### Selected text
-*-*-
Phil Estes is the author of High Life, released this year from Horse Less Press, and the chapbooks Slowjams (Living Arts Press), Children of Reagan, and Gem City/Fountain City (both from Rabbit Catastrophe). His work has appeared, or is forthcoming, in Diagram, Prelude, Sprung Formal, West Wind Review, and elsewheres. He holds a PhD in Creative Writing from Oklahoma State. Currently, he lives in Shreveport, Louisiana and teaches at Louisiana Tech.

I recently read High Life and found it brilliantly dark and humorous, full of strange imagery and language. I talked to Phil via email for this interview.

—Brandon Hobson

BRANDON HOBSON: One of the poems in High Life is titled “Old World.” In it, two painters look at “the print of a half-closed eye/in the Swede’s hand.” In some of the other poems, too, there are glimpses of visual art. Are you interested in saying something specific about art in this book?

PHIL ESTES: I don’t know if I am trying to say anything specific about art as much as I  am interested in the joke of prestige and articulation. I like how visual artists don’t talk about something when they talk about something. They kind of just nod their head, or deflect. When they do talk, it feels incredibly important. You see how their mind works, and it helps you listen, read, watch. I think sometimes when people talk about art they spend way too much time trying to articulate what the thing is, or else they get wrapped up in stuff that has nothing to do with the thing itself. Like when you go to a reading and the person gives a really long explanation to the piece, and then you hear the thing, and you go, “Why did they set it up?”
-*-*-
### Raw data
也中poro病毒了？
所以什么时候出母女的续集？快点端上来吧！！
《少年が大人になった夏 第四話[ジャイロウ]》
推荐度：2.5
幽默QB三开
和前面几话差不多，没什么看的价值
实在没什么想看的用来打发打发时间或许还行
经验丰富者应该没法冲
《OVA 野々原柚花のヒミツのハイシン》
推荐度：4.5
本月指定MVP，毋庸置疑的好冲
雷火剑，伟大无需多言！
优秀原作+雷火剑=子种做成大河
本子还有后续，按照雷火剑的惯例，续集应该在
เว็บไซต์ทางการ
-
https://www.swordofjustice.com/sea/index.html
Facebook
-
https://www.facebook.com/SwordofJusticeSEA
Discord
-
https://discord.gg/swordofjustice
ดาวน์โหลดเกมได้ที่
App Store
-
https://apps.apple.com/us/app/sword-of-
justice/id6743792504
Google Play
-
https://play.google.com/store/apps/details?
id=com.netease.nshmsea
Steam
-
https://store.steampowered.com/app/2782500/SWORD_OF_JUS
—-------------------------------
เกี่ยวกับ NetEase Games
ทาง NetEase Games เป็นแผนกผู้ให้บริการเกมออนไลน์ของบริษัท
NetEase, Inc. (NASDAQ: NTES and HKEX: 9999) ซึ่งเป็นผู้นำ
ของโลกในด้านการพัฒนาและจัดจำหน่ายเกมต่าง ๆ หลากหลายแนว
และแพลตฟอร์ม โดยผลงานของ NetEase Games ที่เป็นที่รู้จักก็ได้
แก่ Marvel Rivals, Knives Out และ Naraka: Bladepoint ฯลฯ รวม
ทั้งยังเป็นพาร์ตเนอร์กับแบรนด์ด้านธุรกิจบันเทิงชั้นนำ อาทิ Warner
-*-*-
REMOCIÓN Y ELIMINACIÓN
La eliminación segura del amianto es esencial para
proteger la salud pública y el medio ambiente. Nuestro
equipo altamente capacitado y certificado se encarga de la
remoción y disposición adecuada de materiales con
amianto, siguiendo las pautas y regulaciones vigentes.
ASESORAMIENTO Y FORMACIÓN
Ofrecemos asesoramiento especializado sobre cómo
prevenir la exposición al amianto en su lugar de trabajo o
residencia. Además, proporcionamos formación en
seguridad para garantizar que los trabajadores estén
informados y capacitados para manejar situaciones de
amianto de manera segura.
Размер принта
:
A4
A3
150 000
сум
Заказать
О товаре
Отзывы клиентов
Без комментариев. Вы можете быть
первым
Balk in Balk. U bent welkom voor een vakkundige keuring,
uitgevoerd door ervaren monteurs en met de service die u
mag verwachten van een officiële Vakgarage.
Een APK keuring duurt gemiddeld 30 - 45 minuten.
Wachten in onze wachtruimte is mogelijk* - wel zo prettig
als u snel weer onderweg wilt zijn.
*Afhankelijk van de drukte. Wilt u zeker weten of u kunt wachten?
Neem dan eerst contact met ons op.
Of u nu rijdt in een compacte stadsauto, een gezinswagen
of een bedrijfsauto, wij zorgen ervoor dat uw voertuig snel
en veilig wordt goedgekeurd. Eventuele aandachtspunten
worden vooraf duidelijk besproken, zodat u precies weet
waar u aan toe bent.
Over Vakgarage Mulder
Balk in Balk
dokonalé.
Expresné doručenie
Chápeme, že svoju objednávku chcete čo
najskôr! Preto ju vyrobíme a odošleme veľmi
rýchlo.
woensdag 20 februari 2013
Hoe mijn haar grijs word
-*-*-
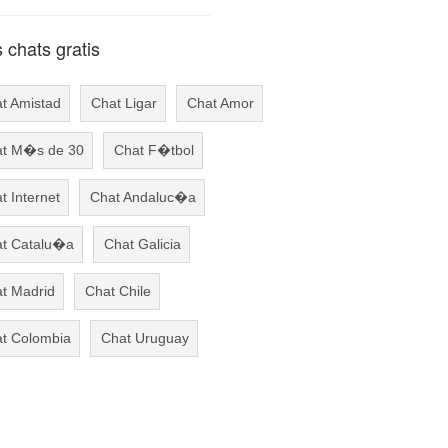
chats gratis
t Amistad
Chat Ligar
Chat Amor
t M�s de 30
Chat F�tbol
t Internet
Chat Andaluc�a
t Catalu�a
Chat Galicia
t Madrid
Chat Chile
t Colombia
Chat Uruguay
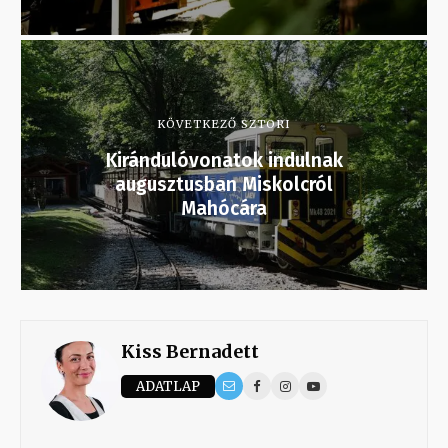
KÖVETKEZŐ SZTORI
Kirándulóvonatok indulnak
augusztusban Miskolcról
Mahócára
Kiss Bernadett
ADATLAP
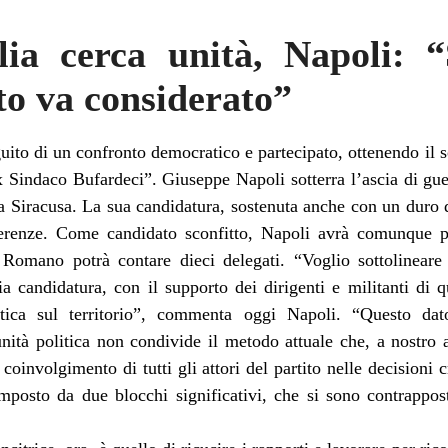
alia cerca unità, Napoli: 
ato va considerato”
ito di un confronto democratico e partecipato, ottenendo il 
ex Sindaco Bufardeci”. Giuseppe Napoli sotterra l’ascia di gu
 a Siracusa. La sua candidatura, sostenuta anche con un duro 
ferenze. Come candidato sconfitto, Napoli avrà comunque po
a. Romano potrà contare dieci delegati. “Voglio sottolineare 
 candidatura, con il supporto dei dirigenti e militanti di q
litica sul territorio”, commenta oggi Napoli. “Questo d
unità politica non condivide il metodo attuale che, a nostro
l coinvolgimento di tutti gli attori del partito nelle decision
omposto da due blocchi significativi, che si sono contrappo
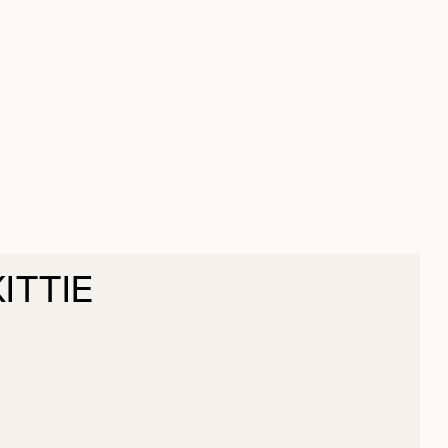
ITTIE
-*-*-
### Task to carry out
Pick up the interview with Phil Estes about High Life immediately after its final sentence and continue it.

### Exercise output
The molecules of origin are already in the fucking thing. What you made is doing more than your explanation, it is shooting for the uncanny. Let it do it.

BH: I think it’s hard to pull off.

PE: Yeah, I think doing the Jay Leno thing—”Have you heard this? have you seen this?“—the white-hetero-male-poet-lit-guy-in-the-v-neck sweater thing, “Did you see what I did there?” connects to prestige. Like you are trying to elevate your work, or emphasize a high/low culture thing that should be dead. I don’t think there’s a difference in materials, because something high or ethereal—Homer, Shakespeare, Michelangelo—is already in everything. We read and see that stuff when we’re not reading and seeing. That’s why I like visual artists and how they talk. The ones I look to in the poems (Basquiat, David Bowie as Warhol in Basquiat), they don’t explain anything, but they make you aware of the act of explanation, which gets you closer to the thing.

BH: So this might explain the Basquiat quote at the beginning, “I hear them and I just throw them down”.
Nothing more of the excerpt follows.